Sinking to the lowest depths of Franklin’s tenure at Penn State, not to mention setting a program record for futility to begin any season in its history, the head coach pointed forward. Unable to undo what’d already taken place, the notion that Penn State would carry on through the same trajectory was flatly rejected.

“We got in this situation together, we're going to get out of this situation together,” Franklin said. “Give Iowa credit. We got to get these things corrected. We got to get these things fixed. But the story of the game and the story of the season is turnovers.”

In the time since Penn State has reeled off nine straight wins bridging the end of the 2020 and start of the 2021 season. Iowa, meanwhile, has done the same in building its streak to 11 wins, topping its final six opponents of the ’20 campaign after an 0-2 start and building on it with five more to begin the new year.

Transforming a moment of dejection and disappointment into something else entirely, it’s a moment Penn State football likely won’t forget as it prepares for Saturday’s next opportunity.
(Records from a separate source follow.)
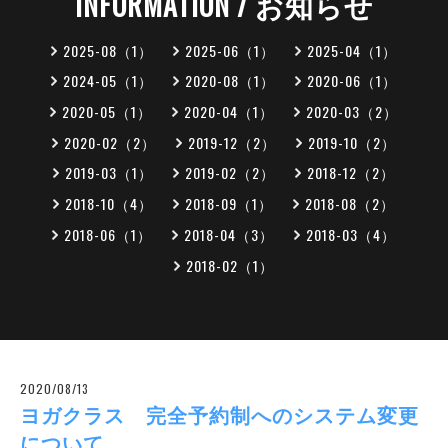
INFORMATION / お知らせ
2025-08（1）
2025-06（1）
2025-04（1）
2024-05（1）
2020-08（1）
2020-06（1）
2020-05（1）
2020-04（1）
2020-03（2）
2020-02（2）
2019-12（2）
2019-10（2）
2019-03（1）
2019-02（2）
2018-12（2）
2018-10（4）
2018-09（1）
2018-08（2）
2018-06（1）
2018-04（3）
2018-03（4）
2018-02（1）
2020/08/13
ヨガクラス 完全予約制へのシステム変更
について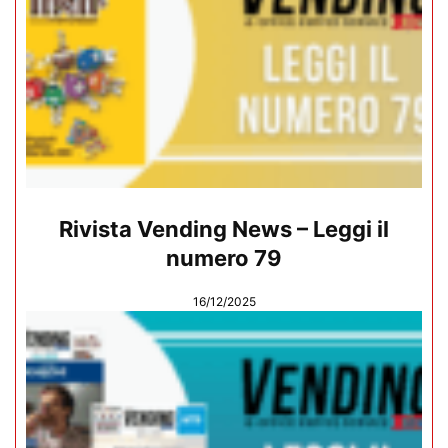
Rivista Vending News – Leggi il
numero 79
16/12/2025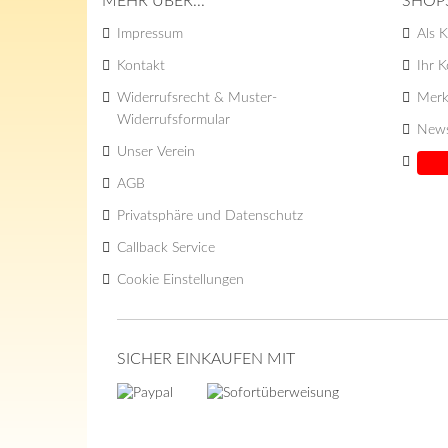
MEHR ÜBER...
SHOP
Impressum
Als K
Kontakt
Ihr 
Widerrufsrecht & Muster-
Merk
Widerrufsformular
News
Unser Verein
AGB
Privatsphäre und Datenschutz
Callback Service
Cookie Einstellungen
SICHER EINKAUFEN MIT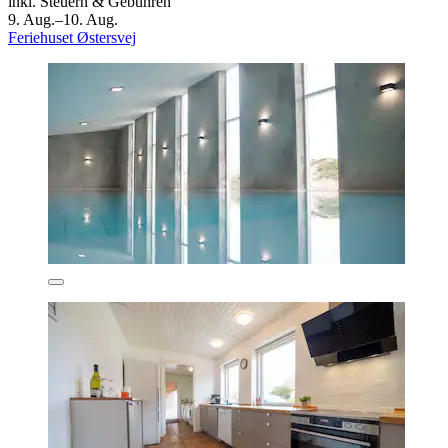
inkl. Steuern & Gebühren
9. Aug.–10. Aug.
Feriehuset Østersvej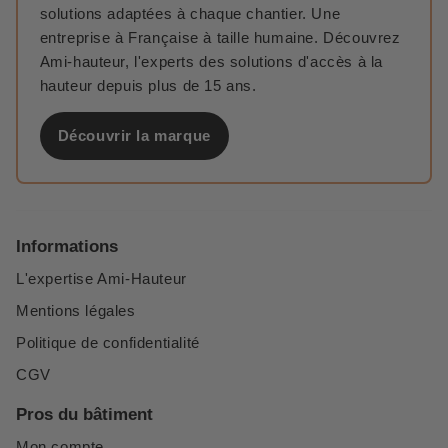
solutions adaptées à chaque chantier. Une
entreprise à Française à taille humaine. Découvrez
Ami-hauteur, l'experts des solutions d'accès à la
hauteur depuis plus de 15 ans.
Découvrir la marque
Informations
L'expertise Ami-Hauteur
Mentions légales
Politique de confidentialité
CGV
Pros du bâtiment
Mon compte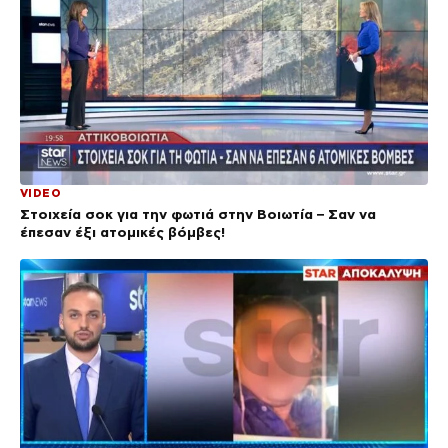
VIDEO
Στοιχεία σοκ για την φωτιά στην Βοιωτία – Σαν να
έπεσαν έξι ατομικές βόμβες!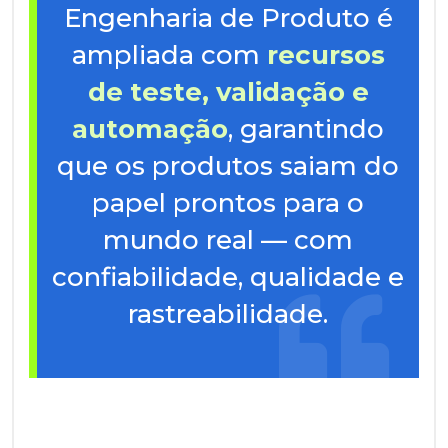
Engenharia de Produto é
ampliada com
recursos
de teste, validação e
automação
, garantindo
que os produtos saiam do
papel prontos para o
mundo real — com
confiabilidade, qualidade e
rastreabilidade.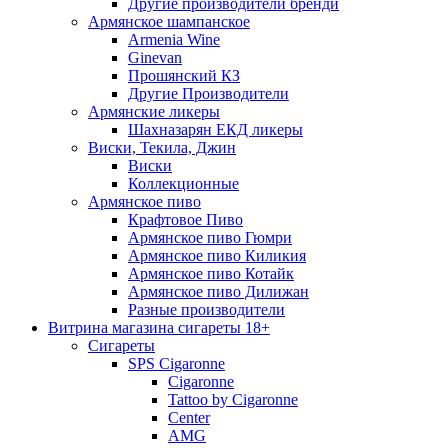
Другие производители бренди
Армянское шампанское
Armenia Wine
Ginevan
Прошянский КЗ
Другие Производители
Армянские ликеры
Шахназарян ЕКД ликеры
Виски, Текила, Джин
Виски
Коллекционные
Армянское пиво
Крафтовое Пиво
Армянское пиво Гюмри
Армянское пиво Киликия
Армянское пиво Котайк
Армянское пиво Дилижан
Разные производители
Витрина магазина сигареты 18+
Cигареты
SPS Cigaronne
Сigaronne
Tattoo by Cigaronne
Center
AMG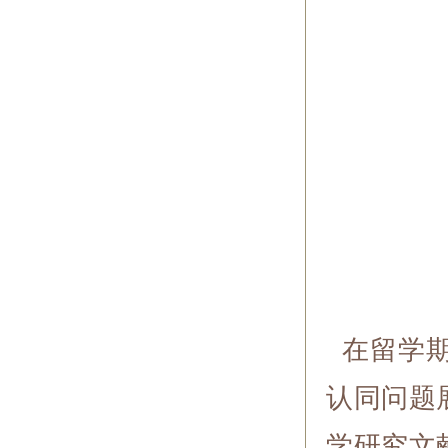
在留学期
认同问题
学研究文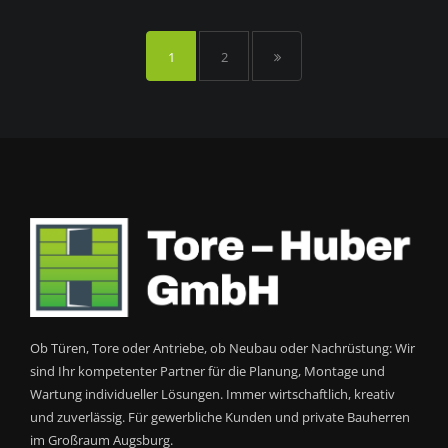
1
2
Ob Türen, Tore oder Antriebe, ob Neubau oder Nachrüstung: Wir
sind Ihr kompetenter Partner für die Planung, Montage und
Wartung individueller Lösungen. Immer wirtschaftlich, kreativ
und zuverlässig. Für gewerbliche Kunden und private Bauherren
im Großraum Augsburg.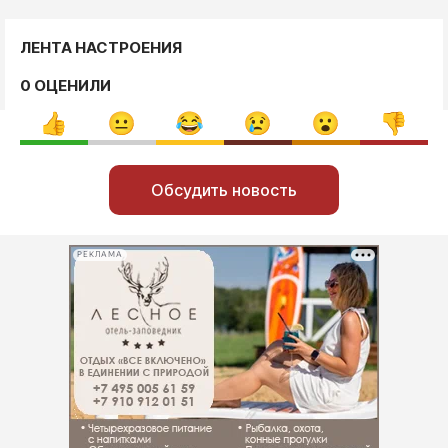
ЛЕНТА НАСТРОЕНИЯ
0 ОЦЕНИЛИ
Обсудить новость
РЕКЛАМА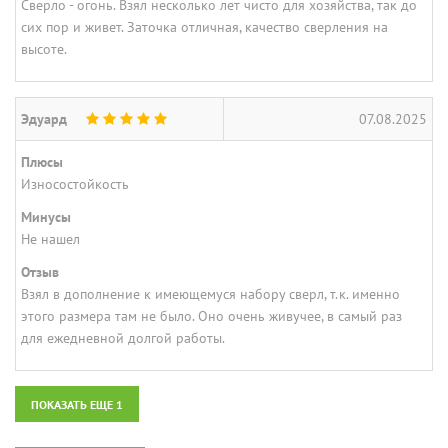
Сверло - огонь. Взял несколько лет чисто для хозяйства, так до
сих пор и живет. Заточка отличная, качество сверления на
высоте.
Эдуард
07.08.2025
Плюсы
Износостойкость
Минусы
Не нашел
Отзыв
Взял в дополнение к имеющемуся набору сверл, т.к. именно
этого размера там не было. Оно очень живучее, в самый раз
для ежедневной долгой работы.
ПОКАЗАТЬ ЕЩЕ 1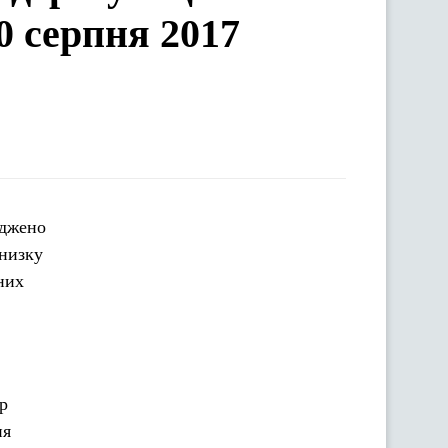
0 серпня 2017
 низку
них
р
ня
“We got to stick together as a family and as a team and stay positive,” Franklin said. “We're being challenged right now. We've had to learn how to handle success and now we're having to learn how to handle adversity… But we got to stay together as a family, closer than we've ever been, and find a way through this.”

Penn State did last fall and winter into spring and summer sessions that have set the Nittany Lions up for their unblemished start to the year. Saturday, they will get another opportunity to continue their walk down that path.